The Mayor of London already has a torrid relationship with Liverpool.
He issued a groveling apology and visited the city over comments
made in a 2004 Spectator article about Liverpool FC fans involved in the
Hillsborough disaster.
He caused outrage on Merseyside when the magazine he edited claimed “drunken fans” had played a part in the disaster.
The same article claimed locals “wallow” in their “victim status”, following the murder of contractor Ken Bigley in Iraq.
But
he appeared to have settled his differences with Hillsborough
campaigners after the publication last year of the independent report
into the disaster, saying the eight million people of the city he runs
“stood alongside” the people of Liverpool in their pursuit for justice
for the 96 fans who died on April 15, 1989.
His latest comments have been condemned on social media.
Darren Hillier tweeted: “He is a fool. If any city has a claim to making The Beatles it's Hamburg.”
And Ian Mcnally wrote: “On your bike Boris."
While
Tim Worthington tweeted: “No Boris, London wasn't the ‘making’ of The
Beatles. George Martin was. There’s a massive difference.”

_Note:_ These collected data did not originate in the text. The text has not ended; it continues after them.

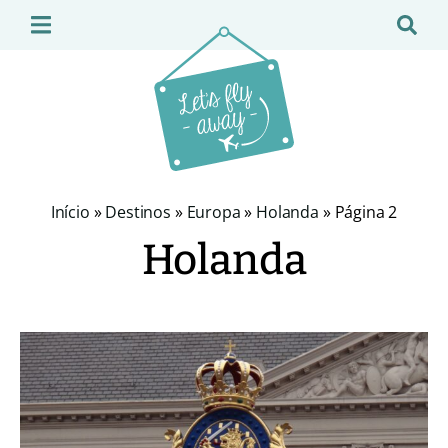
Início
»
Destinos
»
Europa
»
Holanda
»
Página 2
Holanda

Bill Harry, the founder of the UKs first local music paper, Merseybeat, in the early 1960s wrote letters to the over-centralised UK media based in London. He requested they to go to Liverpool and report on the music scene there. He told them that what was happening in New Orleans in the early 1900s with jazz was happening in Liverpool with rock and roll. Of course they ignored him.
ReplyDeleteThe London music scene at the time was appalling with Liverpudlians generally ignoring London looking to the inspirational USA. The massive USA generally ignored anything that came out of London. Being a massive port, and the port for America, thousands of Liverpool seamen would constantly stream back from the USA with the latest US records, clothes and styles. The small British music industry based in London had nothing to offer - only studio recording facilities, which were far from state of the art. The Abbey Rd studios only bought an 8 track tape recorder in the final few years of The Beatles, way after US studios were using 8 track recordings. Imagine what Sgt Peppers would have been like using an 8 track. George Harrison was no big fan of London recording facilities, rarely using the drab Abbey Rd studios after The Beatles split. George openly criticised EMI for being mean; EMI even put locks on refrigerator doors.

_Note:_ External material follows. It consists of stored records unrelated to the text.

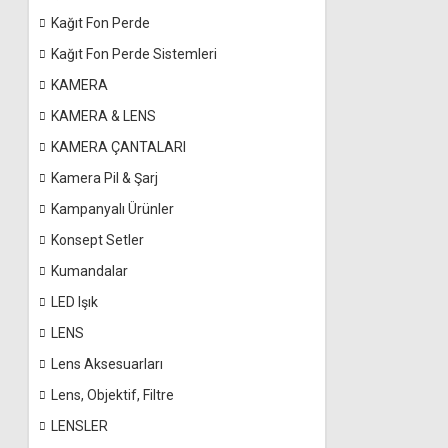
Kağıt Fon Perde
Kağıt Fon Perde Sistemleri
KAMERA
KAMERA & LENS
KAMERA ÇANTALARI
Kamera Pil & Şarj
Kampanyalı Ürünler
Konsept Setler
Kumandalar
LED Işık
LENS
Lens Aksesuarları
Lens, Objektif, Filtre
LENSLER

If cheap and plentiful airline travel had arrived 5 years earlier than it did, you may have found The Beatles and the many Liverpool bands may have chosen New York to record in, not London. The mixed cosmopolitan background Liverpudlians would have felt more culturally at home amongst New Yorkers than anyone from London or the Home counties.
London did nothing artistically to create the root of 1960s British music scene that took over the world, that was mainly down to the Liverpudlians. It is clear it would not have happened without the Liverpudlians. Even the biggest London based band that rolled along with the 1960s British music scene, a Kent band called The Rolling Stones had their first number one hit with a Lennon/McCartney song. Liverpudlians were directly responsible, artistically, for the subsequent expansion and dominance of the British music scene in the world - of which London greatly benefitted financially. London made a lot of money out of Liverpudlians for sure, a point not mentioned by mayor Johnson.

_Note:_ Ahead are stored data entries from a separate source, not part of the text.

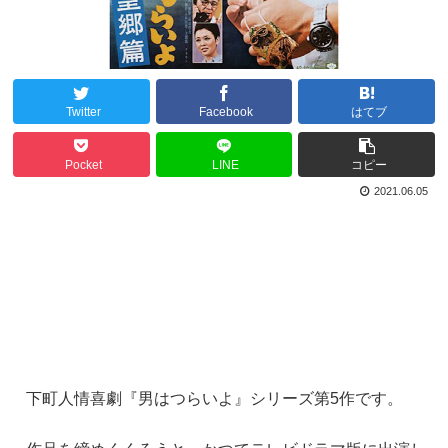
Twitter
Facebook
はてブ
Pocket
LINE
コピー
2021.06.05
下町人情喜劇『男はつらいよ』シリーズ第5作です。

Only Paul McCartney had a house in London. John Lennon, Ringo Starr and George Harrison lived outside not wanting to know the rigid class structured stuffy city too much, only using the city for business reasons. They looked to the vibrant USA, where Liverpudlians originally gazed, with the three of them spending a lot of time there.
I live yards from the Abbey Rd studios and see 365 days a year a procession of Beatles fans from all over the world make the pilgrimage - yet it is pushing 45 years since The Beatles last recorded there, the pull of these Liverpudlians is so strong. More visit The Beatles sites in Liverpool than go to Abbey Road. They would go anywhere the studios are, being in London is just incidental. The words The Beatles and Liverpool are synonymous, not The Beatles and London.
Liverpool has had a vibrant music and arts scene for decades attracting many from all over the UK and the world, complete with its own studios and no longer needs London. London was just a vehicle for the Liverpudlians at the time. No more than that.